6.      Amati perilaku anak dan keluarga, wawancara anak dan keluarga mengenai perasaan dan kekhawatiran mereka.

















BAB IV
PENUTUP


A.      Kesimpulan
Luka bakar adalah suatu bentuk kerusakan atau hilangnya jaringan yang disebabkan kontak dengan sumber panas seperti api, air panas, bahan kimia, listrik, dan radiasi. Luka bakar merupakan salah satu jenis trauma yang mempunyai angka morbiditas dan mortalitas tinggi yang memerlukan penatalaksanaan khusus sejak awal (fase syok ) sampai fase lanjut.
Luka bakar merupakan ruda paksa yang disebakan oleh tehnis. Kerusakan yang terjadi pada penderita tidak hanya mengenai kulit saja, tetapi juga organ lain.
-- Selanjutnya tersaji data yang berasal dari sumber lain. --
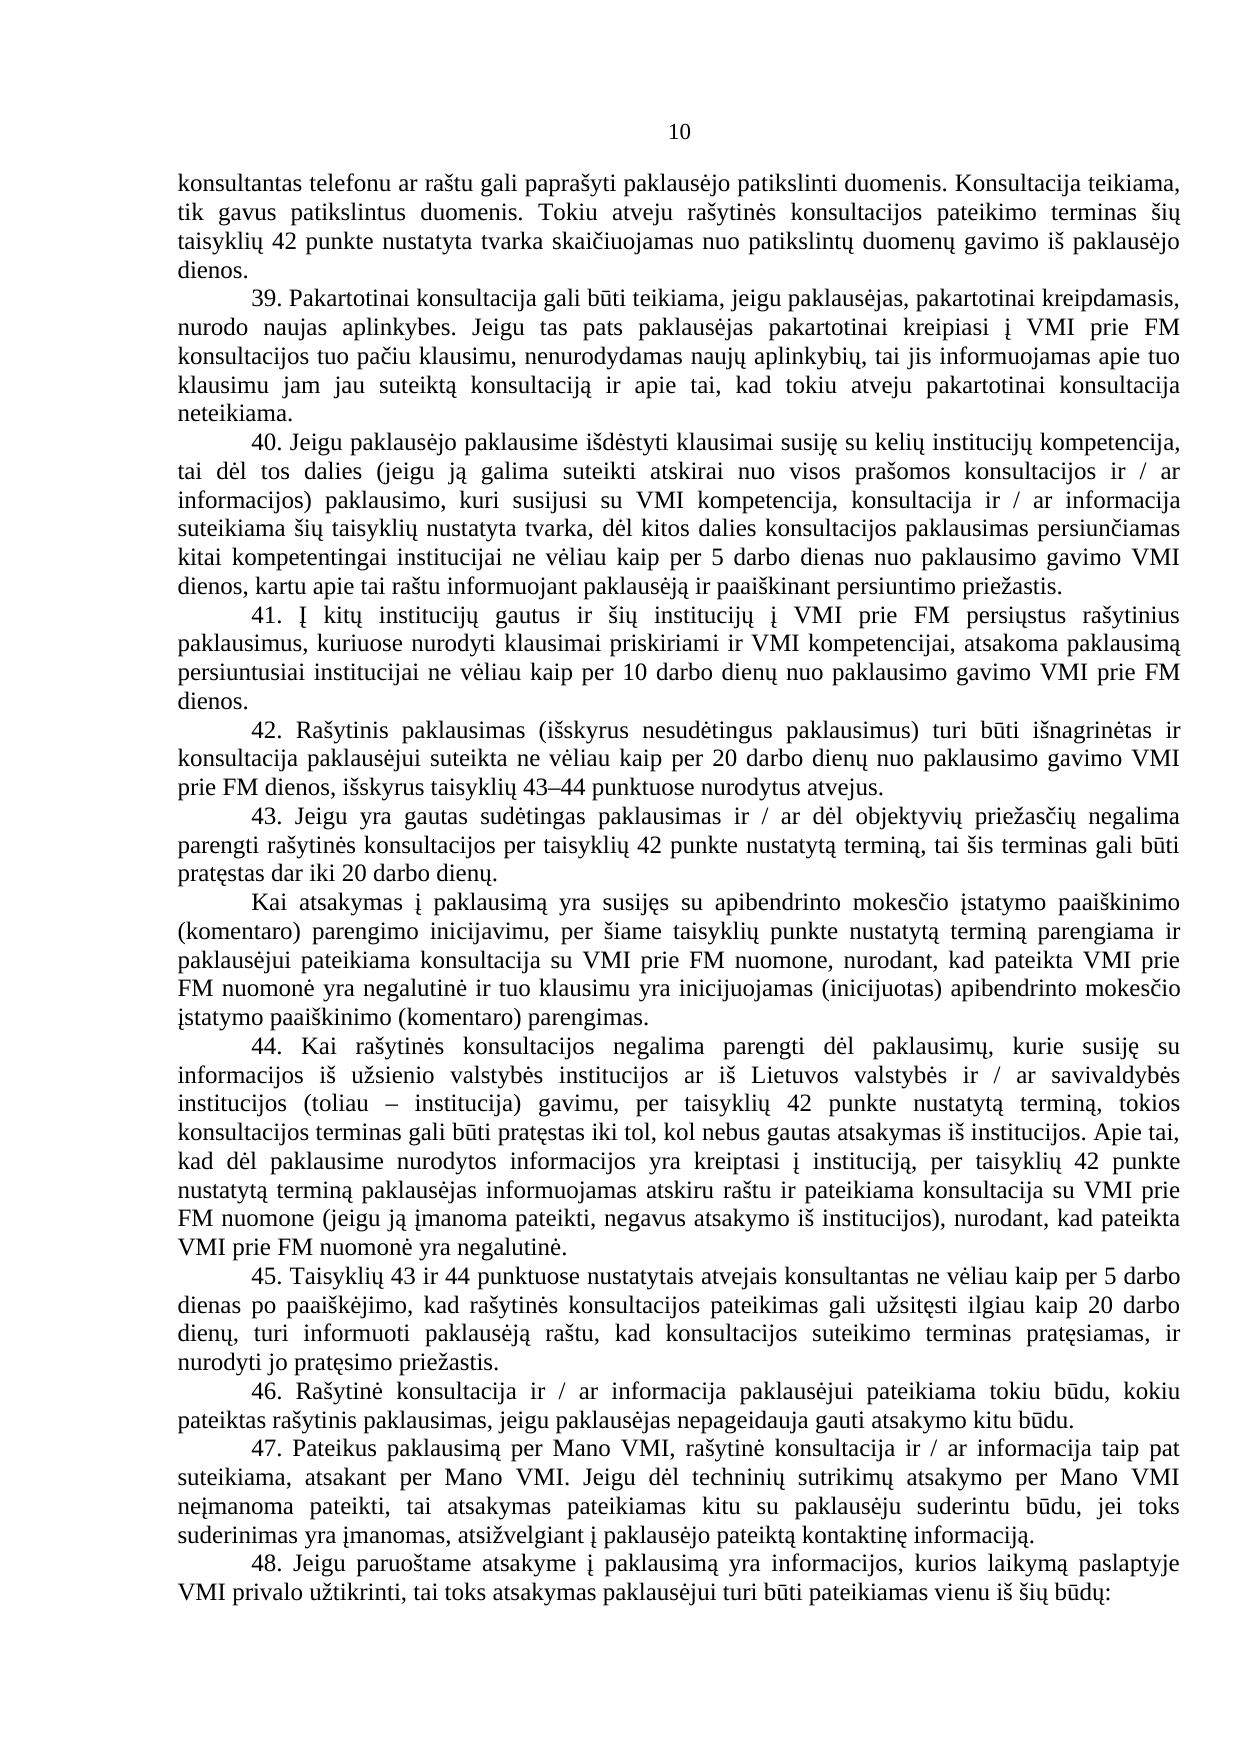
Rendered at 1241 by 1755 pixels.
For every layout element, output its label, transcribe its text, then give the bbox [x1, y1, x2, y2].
Penyebab ruda paksa tehnis ini berupa api, air, panas, listrik, bahkan kimia radiasi, dll. Luka bakar adalah suatu keadaan dimana integritas kulit atau mukosa terputus akibat trauma api, air panas, uap metal, panas, zat kimia dan listrik atau radiasi.
Pada kasus luka bakar ini harus diperhatikan berbagai aspek, karena pada kasus luka bakar memerlukan biaya yang sangat besar, perlu perawatan yang lama, perlu operasi berulang kali, bahkan meskipun sembuh bisa menimbulkan kecacatan yang menetap, sehingga penanganan luka bakar sebaiknya dikelola oleh tim trauma yang terdiri dari tim spesialis bedah ( bedah plastik, bedah toraks, bedah anak ), intensitas, spesialis penyakit dalam (khususnya hematologi, gastroenterologi, ginjal dan hipertensi), ahli gizi, rehabilitasi medik, psikiatri, dan psikolog, namun celakanya seringkali menimpa orang-orang yang tidak mampu.

B.     Saran
Dalam penulisan makalah ini, penulis menyadari tentu banyak terdapat kesalahan dan kekurangan dalam penyusunan makalah ini. Untuk itu penulis sangat mengharapkan dukungan yang berupa kritik dan masukan yang membangun agar kedepan lebih baik. Dan semoga melalui makalah seminar ini mahasiswa dapat lebih mengetahui dan mengerti tentang bagaimana cara merawat pasien terutama anak-anak yang mengalami luka bakar secara benar dan tepat, serta memiliki skill yang baik sehingga kelak dapat meningkatkan mutu pelayanan kesehatan kepada masyarakat.













DAFTAR PUSTAKA

Wong, Donna L,dkk. 2008. buku ajar keperawatan pediatric vol.2. Jakarta:EGC
Behrman, Richard E,dkk. 1999. Ilmu kesehatan anak nelson. Jakarta:EGC.
Smeltzer, Suzanne,dkk.2002. buku ajar keperawatan medical bedah.      Jakarta:EGC.
Suriadi & Yuliani, (2001) Asuhan Keperawatan pada Anak,  jakarta: CV. Sagung Seto.